本開示は、かかる知見に基づいて完成されたものであり、以下の各態様を含むものである。
【0008】
(第1の開示)
本第1の開示において、複合体は、ハイドロタルサイト類化合物とアミノ酸とを有している。上記複合体は、アスペクト比が85以上である。上記複合体は、Y.I.値が0~5である。Y.I.値は、黄色度を示す。上記複合体は、アミノ酸の含有量が、0質量%より大きく10.0質量%以下である。

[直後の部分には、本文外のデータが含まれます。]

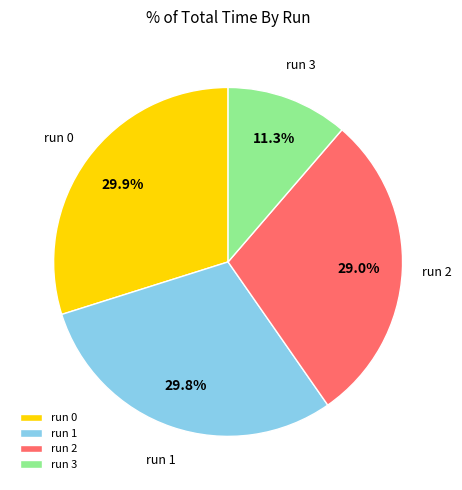

What percentage is the run 2 slice, to the nearest percent?

29%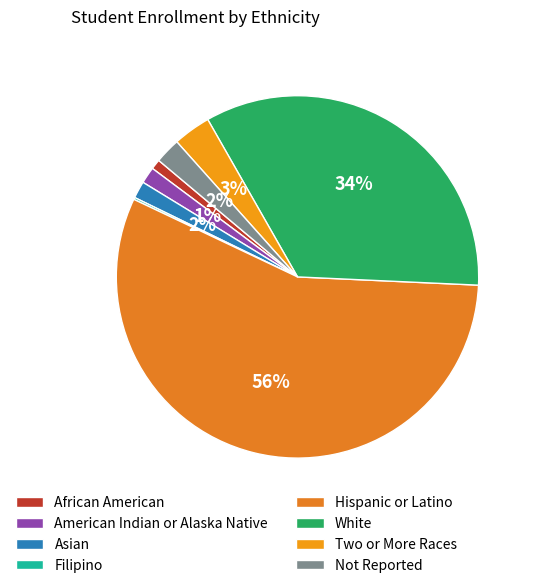

The Filipino slice represents 0% of the pie. True or false?

True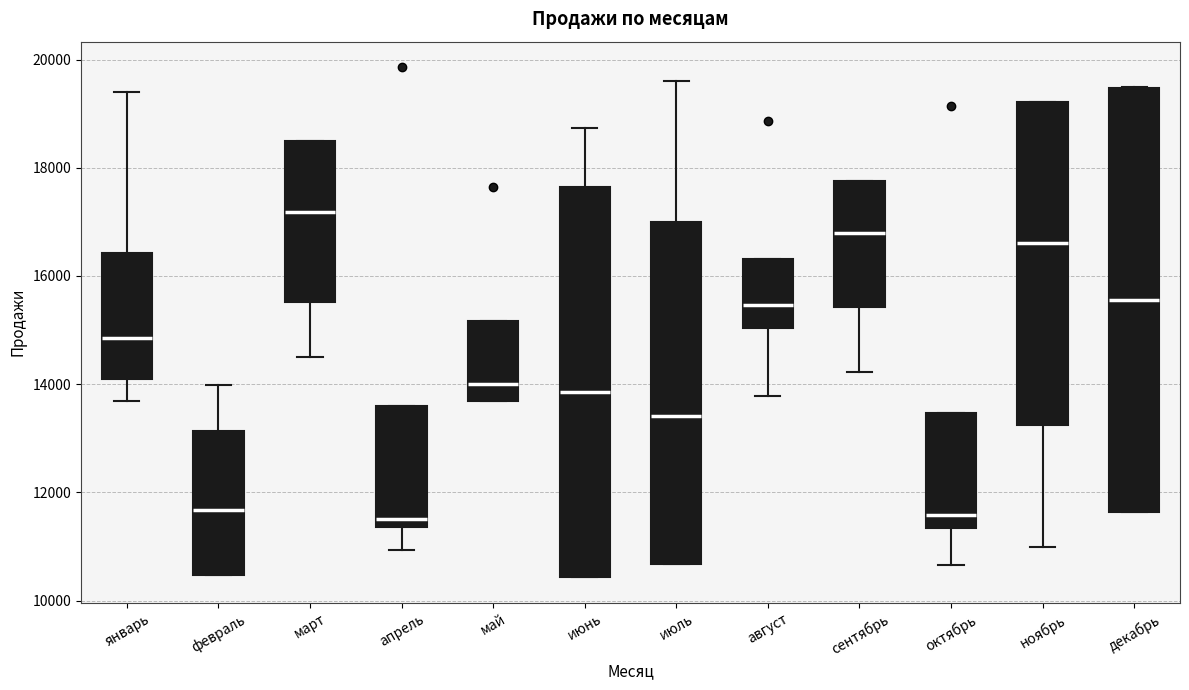

Reading left to right, read every box against the y-axis: the position of its median line, the range the box covers, and the ends of its whiskers. The values are not printed on the chart, so give them approximately, as read against the axis.

январь: median 14800, box 14200 to 16400, whiskers 13600 to 19400
февраль: median 11600, box 10400 to 13200, whiskers 10400 to 14000
март: median 17200, box 15600 to 18400, whiskers 14600 to 18400
апрель: median 11600, box 11400 to 13600, whiskers 11000 to 13600
май: median 14000, box 13600 to 15200, whiskers 13600 to 15200
июнь: median 13800, box 10400 to 17600, whiskers 10400 to 18800
июль: median 13400, box 10600 to 17000, whiskers 10600 to 19600
август: median 15400, box 15000 to 16400, whiskers 13800 to 16400
сентябрь: median 16800, box 15400 to 17800, whiskers 14200 to 17800
октябрь: median 11600, box 11400 to 13400, whiskers 10600 to 13400
ноябрь: median 16600, box 13200 to 19200, whiskers 11000 to 19200
декабрь: median 15600, box 11600 to 19400, whiskers 11600 to 19400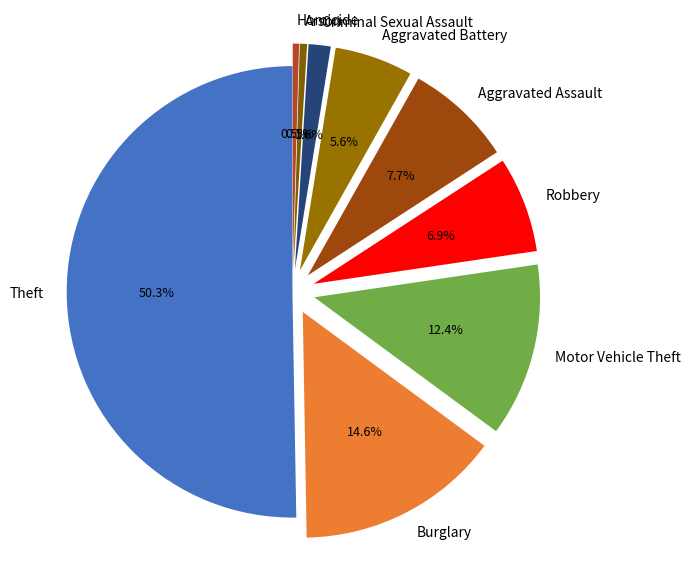

To the nearest percent, what is the difference between the largest and smallest slice percentages?

50%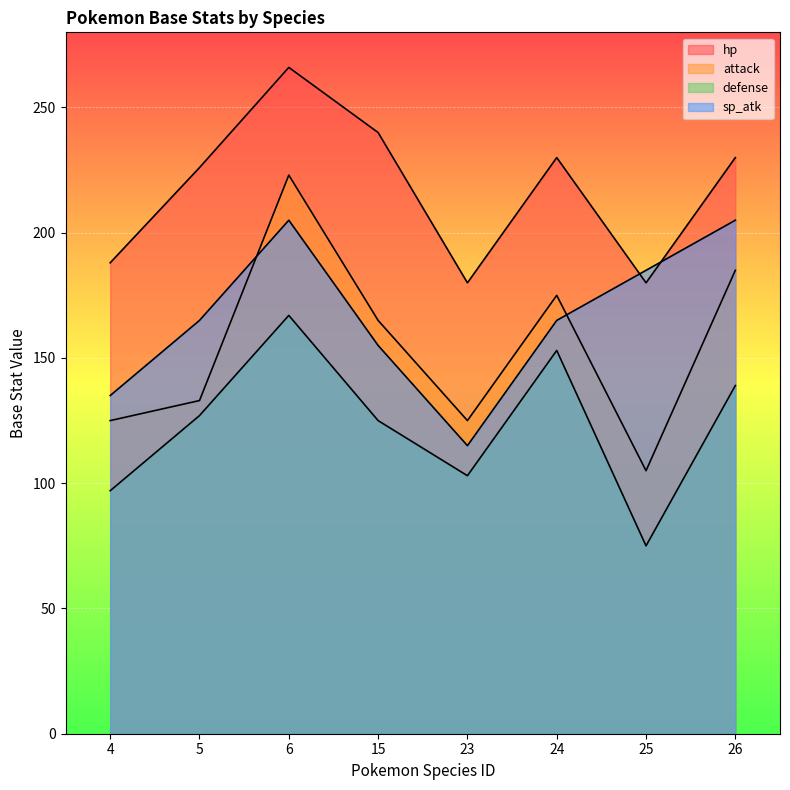

Is the value of sp_atk at 15 greater than the value of hp at 4?

No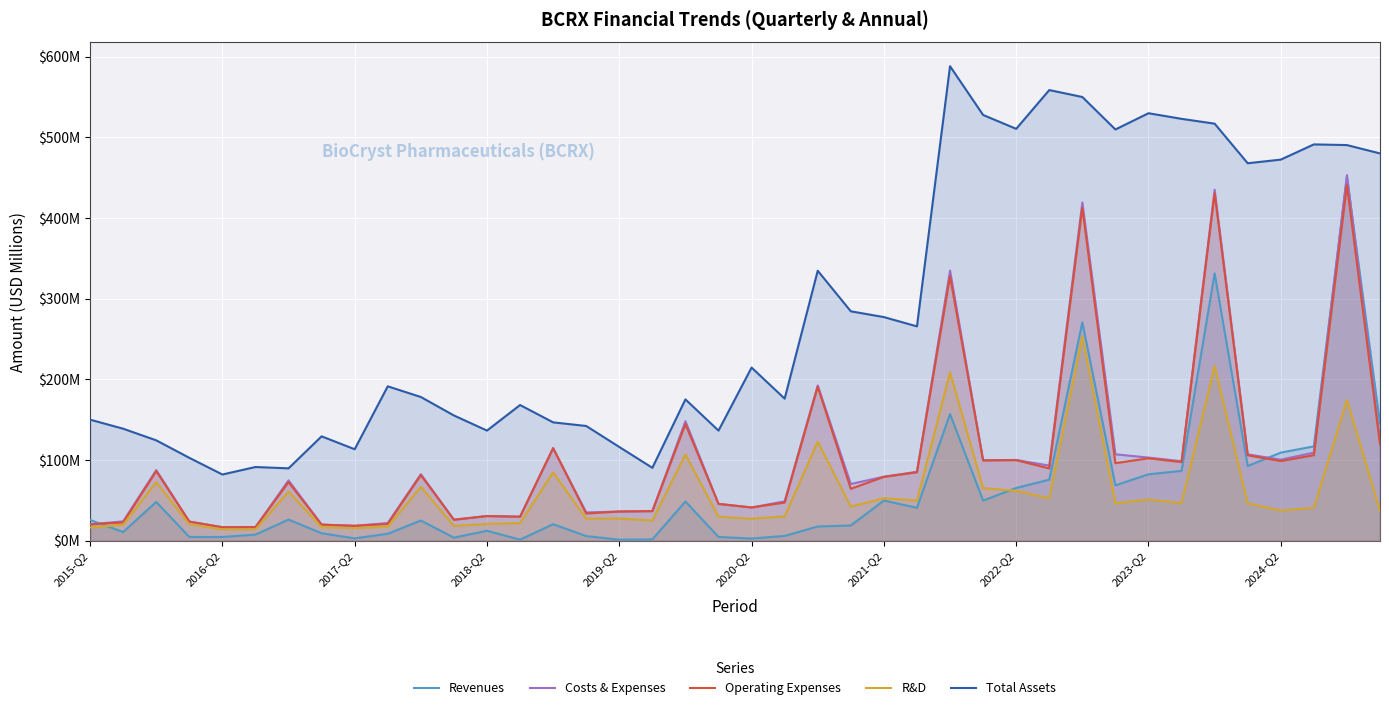

What is the difference between the maximum and minimum values in the Total Assets series?

505.9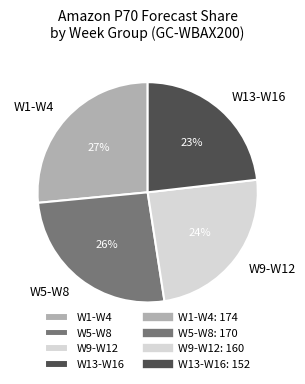

What is the smallest slice in the pie chart?

W13-W16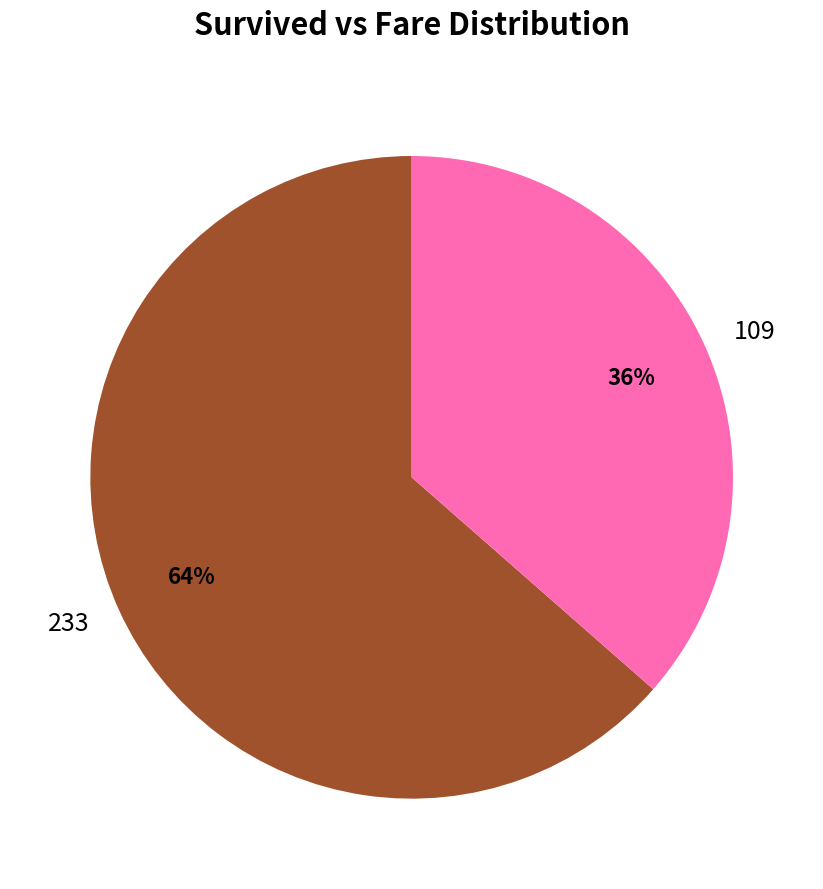

To the nearest percent, what is the combined percentage of 109 and 233?

100%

上記アミノ酸の含有量は、上記複合体の全質量に対する含有量である。
【0009】
(第2の開示)
本第2の開示は、第1の開示において、上記アミノ酸がグリシン類化合物である。
【0010】
(第3の開示)
本第3の開示は、第1の開示又は第2の開示において、上記ハイドロタルサイト類化合物が下記の式(1)で表される。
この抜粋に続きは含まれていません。